Plant owners are increasingly looking to outsource the major elements of equipment maintenance to improve reliability and limit downtime, reports rotating equipment maintenance and repair service provider Sulzer.
Plant maintenance for the mining industry is a highly skilled operation that requires considerable resources for unexpected repairs and long-term planning for preventive maintenance programmes. Large-scale equipment, such as gas turbines, generators, compressors and large pumps, requires specialist knowledge and expertise to maintain the most effective performance.
Time is money and plant owners globally aim to enhance productivity and reduce costs; central to this objective is avoiding unexpected breakdowns which can incur huge costs in terms of lost production. Implementing a robust preventive maintenance programme is the first of many actions that can be taken to reduce the incidence of failure.
Depending on the equipment, a number of techniques, such as vibration analysis, thermal imaging, flow measurement and power consumption, can be used to indicate the initial stages of a concern. Recording this data also builds up a useful asset history which can be used to predict failures and enable intervention that shortens repair times.
In many cases, this low- level monitoring will be carried out by on-site engineers, while the data analysis may be conducted by an original-equipment manufacturer (OEM) or a similar product specialist, such as Sulzer.
Once there is an indication that a repair is required, or a piece of equipment is scheduled for a predetermined overhaul, the aim is to implement a strategy that will reduce disruption and return the plant to normal operation as soon as possible.
Improving this process requires considerable planning, both in terms of labour and spare parts. Specialist maintenance contractors can provide expert advice and practical assistance in preparing for a major plant service. Experience in these projects is essential to ensure the overhaul takes place smoothly and on-site management can also be supplied in addition to technical support.
In some cases, such as with large gas turbines, the OEM may initially have a fixed contract to deliver a long-term service agreement. However, once this has expired, the plant owner is free to continue with a similar arrangement or to engage an independent provider. In many cases, the independent option is more attractive, especially in terms of the response time and parts repairs, which can be critical in returning the asset back to normal operation.
With such high-value assets, it is common for plant owners to maintain a stock of spare components, which are either stored on their premises or stored and managed by their independent maintenance partner.
For example, spare rotors for compressors are usually held so that when a planned maintenance shutdown is carried out, the service rotor can be swapped out for the spare, reducing downtime for the plant.
Once the compressor has been recommissioned, the inspection and the repair of the removed rotor can be carried out.
The plant operator then has to choose a service provider. The scale of the service will differ between them; some will provide a standard repair of damaged components, while others will offer the opportunity to enhance the rotor’s performance and efficiency through the improvement of the original design.
The level of technical expertise also influences the ability of a maintenance provider to support a client in the event of an unexpected failure or forced outage. These events are a worst case scenario for a plant manager and it is essential that repairs are completed as quickly as possible, says Sulzer.
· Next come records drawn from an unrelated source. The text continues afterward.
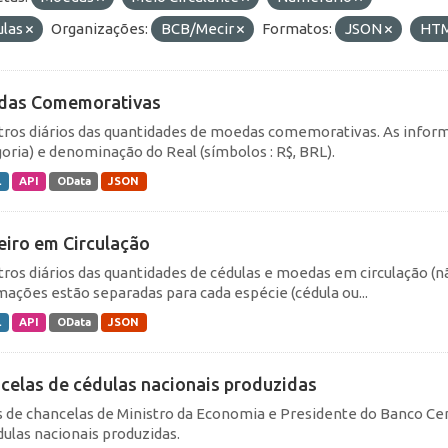
ulas
Organizações:
BCB/Mecir
Formatos:
JSON
HT
das Comemorativas
tros diários das quantidades de moedas comemorativas. As inform
goria) e denominação do Real (símbolos : R$, BRL).
L
API
OData
JSON
eiro em Circulação
tros diários das quantidades de cédulas e moedas em circulação (
mações estão separadas para cada espécie (cédula ou...
L
API
OData
JSON
celas de cédulas nacionais produzidas
 de chancelas de Ministro da Economia e Presidente do Banco Cen
dulas nacionais produzidas.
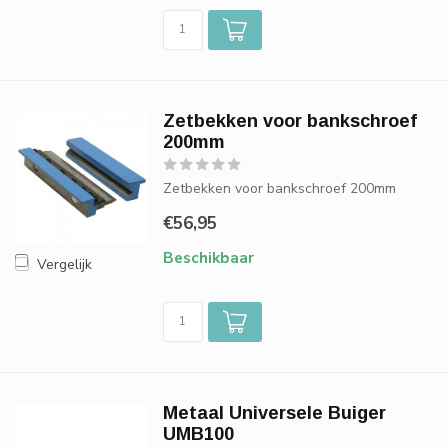
Zetbekken voor bankschroef
200mm
Zetbekken voor bankschroef 200mm
€56,95
Beschikbaar
Vergelijk
Metaal Universele Buiger
UMB100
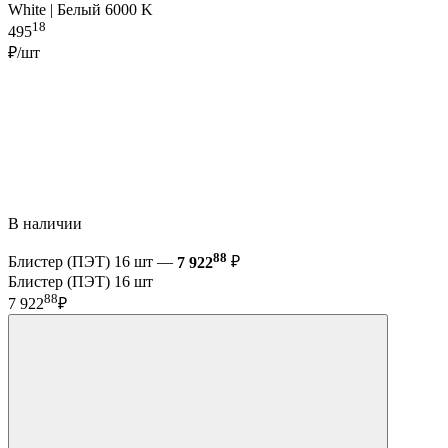
White | Белый 6000 K
18
495
₽/шт
В наличии
88
Блистер (ПЭТ) 16 шт —
7 922
₽
Блистер (ПЭТ) 16 шт
88
7 922
₽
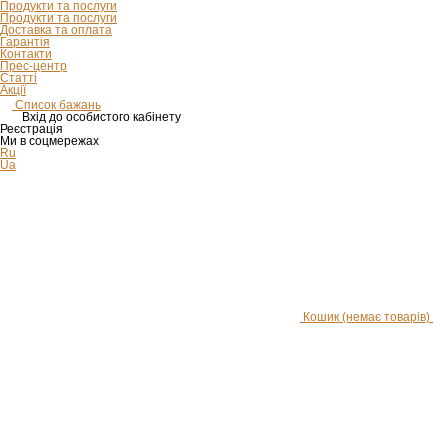
Продукти та послуги
Продукти та послуги
Доставка та оплата
Гарантія
Контакти
Прес-центр
Статті
Акції
Список бажань
Вхід до особистого кабінету
Реєстрація
Ми в соцмережах
Ru
Ua
Кошик
(немає товарів)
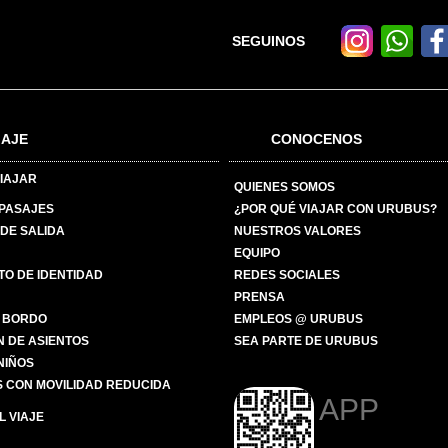
SEGUINOS
IAJE
CONOCENOS
IAJAR
QUIENES SOMOS
 PASAJES
¿POR QUÉ VIAJAR CON URUBUS?
DE SALIDA
NUESTROS VALORES
EQUIPO
O DE IDENTIDAD
REDES SOCIALES
PRENSA
 BORDO
EMPLEOS @ URUBUS
N DE ASIENTOS
SEA PARTE DE URUBUS
 NIÑOS
 CON MOVILIDAD REDUCIDA
APP
 VIAJE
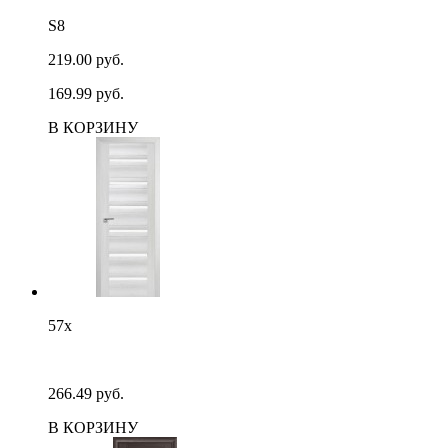
S8
219.00 руб.
169.99 руб.
В КОРЗИНУ
57х
266.49 руб.
В КОРЗИНУ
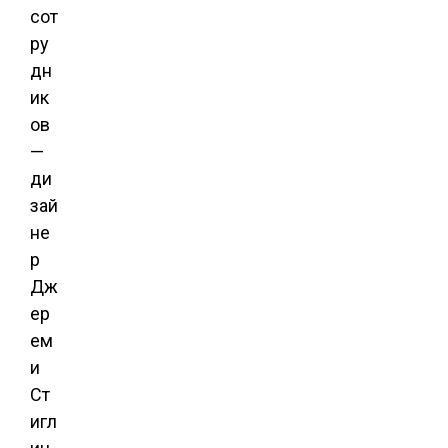
сот
ру
дн
ик
ов
—
ди
зай
не
р
Дж
ер
ем
и
Ст
игл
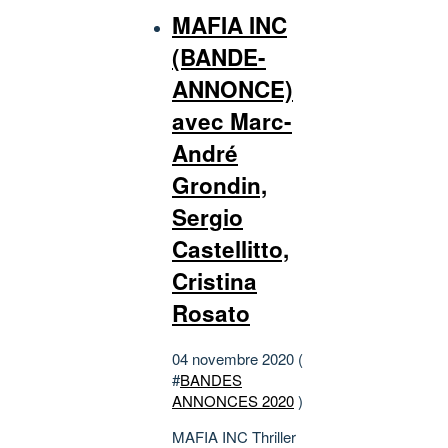
MAFIA INC
(BANDE-
ANNONCE)
avec Marc-
André
Grondin,
Sergio
Castellitto,
Cristina
Rosato
04 novembre 2020 (
#
BANDES
ANNONCES 2020
)
MAFIA INC Thriller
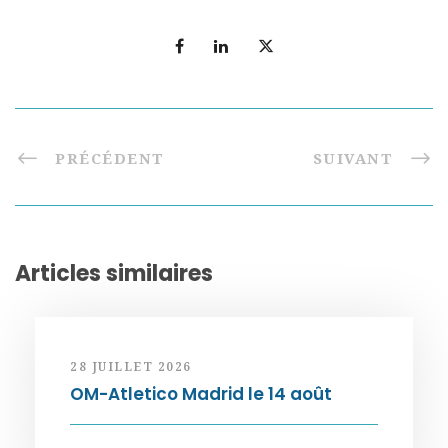
PRÉCÉDENT
SUIVANT
Articles similaires
28 JUILLET 2026
OM-Atletico Madrid le 14 août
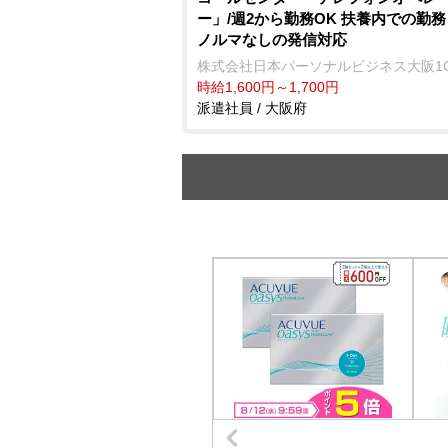
ー」/週2から勤務OK 扶養内での勤
ノルマなしの発信対応
株式会社日本パーソナルビジネス大阪1
時給1,600円～1,700円
派遣社員 / 大阪府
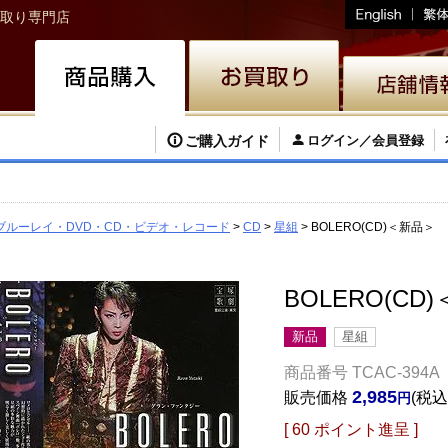
取り専門店
ご購入ガイド
ログイン／会員登録
ブルーレイ・DVD・CD・ビデオ・レコード
CD
星組
BOLERO(CD)＜新品＞
BOLERO(CD
新品
星組
商品番号
TCAC-394A
2,985
販売価格
税込
[
60
ポイント進呈 ]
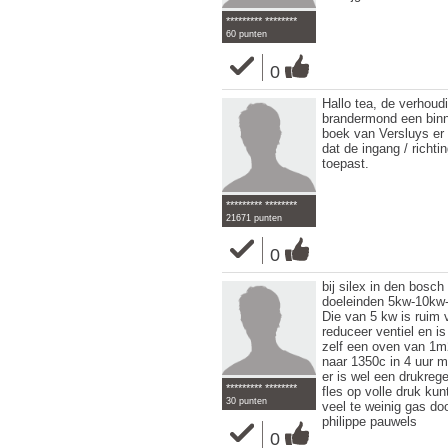
********* ********
60 punten
0
Hallo tea, de verhoudin
brandermond een binne
boek van Versluys e
dat de ingang / richt
toepast.
********* ********
21671 punten
0
bij silex in den bosc
doeleinden 5kw-10kw
Die van 5 kw is ruim 
reduceer ventiel en i
zelf een oven van 1m
naar 1350c in 4 uur m
er is wel een drukreg
********* ********
fles op volle druk kun
30 punten
veel te weinig gas doo
philippe pauwels
0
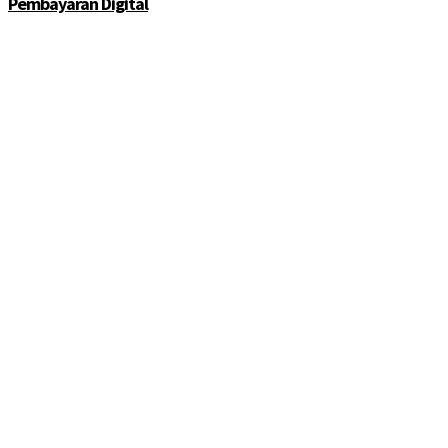
Pembayaran Digital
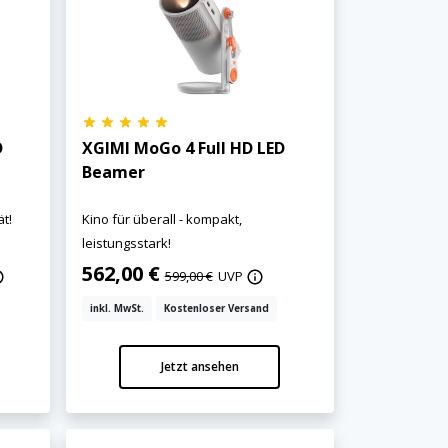
D
XGIMI MoGo 4 Full HD LED
Beamer
ät!
Kino für überall - kompakt,
leistungsstark!
562,00 €
599,00 €
UVP
inkl. MwSt.
Kostenloser Versand
Jetzt ansehen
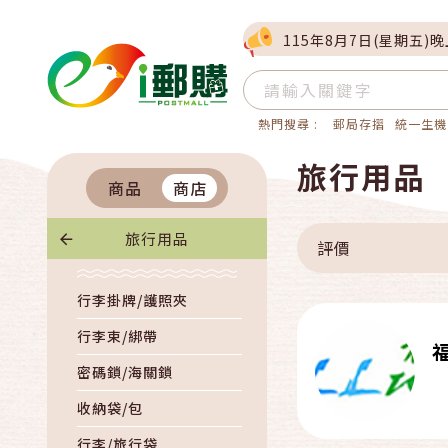
115年8月7日(星期五)
熱門搜尋 :
郵局存摺
統一生機
旅行用品
商品
商店
旅行用品
評價
行李掛牌/護照夾
行李束/綁帶
密碼鎖/海關鎖
收納袋/包
行李/旅行袋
To achieve this, maintenance providers need to be able to deliver labour and facilities at short notice.
Long-term maintenance contracts offer several advantages and can be tailored to suit each client. From basic planning, project management and parts supply and repair to complete technical support, including asset improvement and life extension, the level of support can be adapted to each set of circumstances.
Those plants taking advantage of these contracts can provide a fixed budget for many aspects of the maintenance contract and improve their maintenance strategy, adds Sulzer, noting that the level of engineering expertise and facilities of the service provider will have an impact on the length of maintenance periods and time lost for repairs.
Asset management plays a crucial role in determining the reliability and performance of any industrial process, highlights the company.
In many cases, engaging an experienced and well-resourced maintenance partner, such as Sulzer, can improve project management, make repairs more cost effective and improve productivity, while also providing a fixed cost basis, which will help with budgeting.